**Records to use**
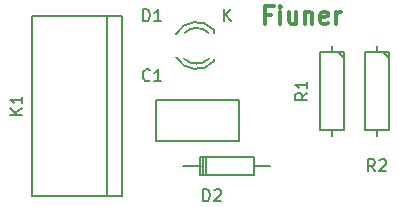
<source format=gbr>
G04 #@! TF.FileFunction,Legend,Top*
%FSLAX46Y46*%
G04 Gerber Fmt 4.6, Leading zero omitted, Abs format (unit mm)*
G04 Created by KiCad (PCBNEW 4.0.0-rc1-stable) date 30/11/2015 05:12:47 p.m.*
%MOMM*%
G01*
G04 APERTURE LIST*
%ADD10C,0.100000*%
%ADD11C,0.300000*%
%ADD12C,0.150000*%
G04 APERTURE END LIST*
D10*
D11*
X166302858Y-102762857D02*
X165802858Y-102762857D01*
X165802858Y-103548571D02*
X165802858Y-102048571D01*
X166517144Y-102048571D01*
X167088572Y-103548571D02*
X167088572Y-102548571D01*
X167088572Y-102048571D02*
X167017143Y-102120000D01*
X167088572Y-102191429D01*
X167160000Y-102120000D01*
X167088572Y-102048571D01*
X167088572Y-102191429D01*
X168445715Y-102548571D02*
X168445715Y-103548571D01*
X167802858Y-102548571D02*
X167802858Y-103334286D01*
X167874286Y-103477143D01*
X168017144Y-103548571D01*
X168231429Y-103548571D01*
X168374286Y-103477143D01*
X168445715Y-103405714D01*
X169160001Y-102548571D02*
X169160001Y-103548571D01*
X169160001Y-102691429D02*
X169231429Y-102620000D01*
X169374287Y-102548571D01*
X169588572Y-102548571D01*
X169731429Y-102620000D01*
X169802858Y-102762857D01*
X169802858Y-103548571D01*
X171088572Y-103477143D02*
X170945715Y-103548571D01*
X170660001Y-103548571D01*
X170517144Y-103477143D01*
X170445715Y-103334286D01*
X170445715Y-102762857D01*
X170517144Y-102620000D01*
X170660001Y-102548571D01*
X170945715Y-102548571D01*
X171088572Y-102620000D01*
X171160001Y-102762857D01*
X171160001Y-102905714D01*
X170445715Y-103048571D01*
X171802858Y-103548571D02*
X171802858Y-102548571D01*
X171802858Y-102834286D02*
X171874286Y-102691429D01*
X171945715Y-102620000D01*
X172088572Y-102548571D01*
X172231429Y-102548571D01*
D12*
X163560000Y-113510000D02*
X156560000Y-113510000D01*
X156560000Y-113510000D02*
X156560000Y-110010000D01*
X156560000Y-110010000D02*
X163560000Y-110010000D01*
X163560000Y-110010000D02*
X163560000Y-113510000D01*
X161489000Y-104096000D02*
X161489000Y-104296000D01*
X161489000Y-106690000D02*
X161489000Y-106510000D01*
X158261256Y-106379643D02*
G75*
G03X161489000Y-106696000I1727744J1003643D01*
G01*
X158936994Y-106509068D02*
G75*
G03X161040000Y-106510000I1052006J1133068D01*
G01*
X161476220Y-104069274D02*
G75*
G03X158239000Y-104416000I-1497220J-1306726D01*
G01*
X161002889Y-104296747D02*
G75*
G03X158955000Y-104316000I-1013889J-1079253D01*
G01*
X164846520Y-115567460D02*
X166243520Y-115567460D01*
X160401520Y-115567460D02*
X158877520Y-115567460D01*
X160782520Y-114805460D02*
X160782520Y-116329460D01*
X160528520Y-114805460D02*
X160528520Y-116329460D01*
X160274520Y-115567460D02*
X160274520Y-116329460D01*
X160274520Y-116329460D02*
X164846520Y-116329460D01*
X164846520Y-116329460D02*
X164846520Y-114805460D01*
X164846520Y-114805460D02*
X160274520Y-114805460D01*
X160274520Y-114805460D02*
X160274520Y-115567460D01*
X153670000Y-118110000D02*
X146050000Y-118110000D01*
X153670000Y-102870000D02*
X146050000Y-102870000D01*
X152400000Y-118110000D02*
X152400000Y-102870000D01*
X146050000Y-118110000D02*
X146050000Y-102870000D01*
X153670000Y-118110000D02*
X153670000Y-102870000D01*
X171450000Y-105410000D02*
X171450000Y-105918000D01*
X171450000Y-113030000D02*
X171450000Y-112522000D01*
X171450000Y-112522000D02*
X172466000Y-112522000D01*
X172466000Y-112522000D02*
X172466000Y-105918000D01*
X172466000Y-105918000D02*
X170434000Y-105918000D01*
X170434000Y-105918000D02*
X170434000Y-112522000D01*
X170434000Y-112522000D02*
X171450000Y-112522000D01*
X171958000Y-105918000D02*
X172466000Y-106426000D01*
X175260000Y-105410000D02*
X175260000Y-105918000D01*
X175260000Y-113030000D02*
X175260000Y-112522000D01*
X175260000Y-112522000D02*
X176276000Y-112522000D01*
X176276000Y-112522000D02*
X176276000Y-105918000D01*
X176276000Y-105918000D02*
X174244000Y-105918000D01*
X174244000Y-105918000D02*
X174244000Y-112522000D01*
X174244000Y-112522000D02*
X175260000Y-112522000D01*
X175768000Y-105918000D02*
X176276000Y-106426000D01*
X156043334Y-108307143D02*
X155995715Y-108354762D01*
X155852858Y-108402381D01*
X155757620Y-108402381D01*
X155614762Y-108354762D01*
X155519524Y-108259524D01*
X155471905Y-108164286D01*
X155424286Y-107973810D01*
X155424286Y-107830952D01*
X155471905Y-107640476D01*
X155519524Y-107545238D01*
X155614762Y-107450000D01*
X155757620Y-107402381D01*
X155852858Y-107402381D01*
X155995715Y-107450000D01*
X156043334Y-107497619D01*
X156995715Y-108402381D02*
X156424286Y-108402381D01*
X156710000Y-108402381D02*
X156710000Y-107402381D01*
X156614762Y-107545238D01*
X156519524Y-107640476D01*
X156424286Y-107688095D01*
X155471905Y-103322381D02*
X155471905Y-102322381D01*
X155710000Y-102322381D01*
X155852858Y-102370000D01*
X155948096Y-102465238D01*
X155995715Y-102560476D01*
X156043334Y-102750952D01*
X156043334Y-102893810D01*
X155995715Y-103084286D01*
X155948096Y-103179524D01*
X155852858Y-103274762D01*
X155710000Y-103322381D01*
X155471905Y-103322381D01*
X156995715Y-103322381D02*
X156424286Y-103322381D01*
X156710000Y-103322381D02*
X156710000Y-102322381D01*
X156614762Y-102465238D01*
X156519524Y-102560476D01*
X156424286Y-102608095D01*
X162298095Y-103322381D02*
X162298095Y-102322381D01*
X162869524Y-103322381D02*
X162440952Y-102750952D01*
X162869524Y-102322381D02*
X162298095Y-102893810D01*
X160551905Y-118562381D02*
X160551905Y-117562381D01*
X160790000Y-117562381D01*
X160932858Y-117610000D01*
X161028096Y-117705238D01*
X161075715Y-117800476D01*
X161123334Y-117990952D01*
X161123334Y-118133810D01*
X161075715Y-118324286D01*
X161028096Y-118419524D01*
X160932858Y-118514762D01*
X160790000Y-118562381D01*
X160551905Y-118562381D01*
X161504286Y-117657619D02*
X161551905Y-117610000D01*
X161647143Y-117562381D01*
X161885239Y-117562381D01*
X161980477Y-117610000D01*
X162028096Y-117657619D01*
X162075715Y-117752857D01*
X162075715Y-117848095D01*
X162028096Y-117990952D01*
X161456667Y-118562381D01*
X162075715Y-118562381D01*
X145232381Y-111228095D02*
X144232381Y-111228095D01*
X145232381Y-110656666D02*
X144660952Y-111085238D01*
X144232381Y-110656666D02*
X144803810Y-111228095D01*
X145232381Y-109704285D02*
X145232381Y-110275714D01*
X145232381Y-109990000D02*
X144232381Y-109990000D01*
X144375238Y-110085238D01*
X144470476Y-110180476D01*
X144518095Y-110275714D01*
X169362381Y-109386666D02*
X168886190Y-109720000D01*
X169362381Y-109958095D02*
X168362381Y-109958095D01*
X168362381Y-109577142D01*
X168410000Y-109481904D01*
X168457619Y-109434285D01*
X168552857Y-109386666D01*
X168695714Y-109386666D01*
X168790952Y-109434285D01*
X168838571Y-109481904D01*
X168886190Y-109577142D01*
X168886190Y-109958095D01*
X169362381Y-108434285D02*
X169362381Y-109005714D01*
X169362381Y-108720000D02*
X168362381Y-108720000D01*
X168505238Y-108815238D01*
X168600476Y-108910476D01*
X168648095Y-109005714D01*
X175093334Y-116022381D02*
X174760000Y-115546190D01*
X174521905Y-116022381D02*
X174521905Y-115022381D01*
X174902858Y-115022381D01*
X174998096Y-115070000D01*
X175045715Y-115117619D01*
X175093334Y-115212857D01*
X175093334Y-115355714D01*
X175045715Y-115450952D01*
X174998096Y-115498571D01*
X174902858Y-115546190D01*
X174521905Y-115546190D01*
X175474286Y-115117619D02*
X175521905Y-115070000D01*
X175617143Y-115022381D01*
X175855239Y-115022381D01*
X175950477Y-115070000D01*
X175998096Y-115117619D01*
X176045715Y-115212857D01*
X176045715Y-115308095D01*
X175998096Y-115450952D01*
X175426667Y-116022381D01*
X176045715Y-116022381D01*
M02*

</source>
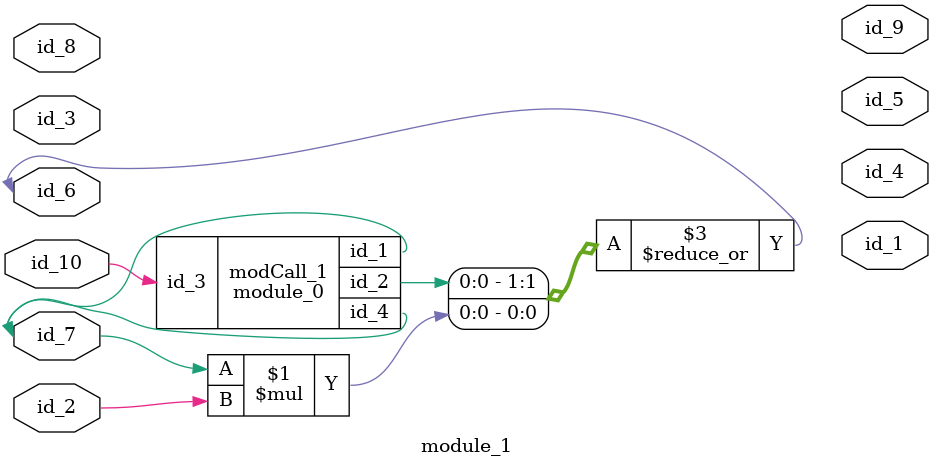
<source format=v>
module module_0 (
    id_1,
    id_2,
    id_3,
    id_4
);
  inout wire id_4;
  input wire id_3;
  inout wire id_2;
  output wire id_1;
  assign id_2 = id_2;
  assign id_4 = id_4;
endmodule
module module_1 (
    id_1,
    id_2,
    id_3,
    id_4,
    id_5,
    id_6,
    id_7,
    id_8,
    id_9,
    id_10
);
  input wire id_10;
  output wire id_9;
  input wire id_8;
  inout wire id_7;
  inout wor id_6;
  module_0 modCall_1 (
      id_7,
      id_6,
      id_10,
      id_7
  );
  output wire id_5;
  output wire id_4;
  inout wire id_3;
  input wire id_2;
  output wire id_1;
  assign id_6 = id_7 * id_2;
endmodule

</source>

**Your objective**
Each line above from the one with "X170434000Y-112522000D01*" up to and including the one with "X176276000Y-112522000D01*" must be set down exactly, and no line outside that span may appear.

**Your response**
X170434000Y-112522000D01*
X170434000Y-112522000D02*
X171450000Y-112522000D01*
X171958000Y-105918000D02*
X172466000Y-106426000D01*
X175260000Y-105410000D02*
X175260000Y-105918000D01*
X175260000Y-113030000D02*
X175260000Y-112522000D01*
X175260000Y-112522000D02*
X176276000Y-112522000D01*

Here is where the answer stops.